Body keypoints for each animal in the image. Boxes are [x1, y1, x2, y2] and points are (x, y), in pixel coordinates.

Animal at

...

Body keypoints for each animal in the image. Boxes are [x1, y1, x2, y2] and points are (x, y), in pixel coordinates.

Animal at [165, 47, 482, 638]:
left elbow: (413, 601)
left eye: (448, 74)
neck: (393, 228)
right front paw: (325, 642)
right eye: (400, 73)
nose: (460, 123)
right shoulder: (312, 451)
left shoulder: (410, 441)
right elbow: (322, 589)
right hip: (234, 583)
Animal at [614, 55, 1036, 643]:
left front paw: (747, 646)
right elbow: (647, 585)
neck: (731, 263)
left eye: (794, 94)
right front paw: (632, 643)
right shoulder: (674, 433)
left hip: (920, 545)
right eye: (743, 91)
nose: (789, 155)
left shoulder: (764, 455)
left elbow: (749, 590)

Work item: Where does the word "shoulder" appear in the listing? List each line that holds it.

Task answer:
right shoulder: (312, 451)
left shoulder: (410, 441)
right shoulder: (674, 433)
left shoulder: (764, 455)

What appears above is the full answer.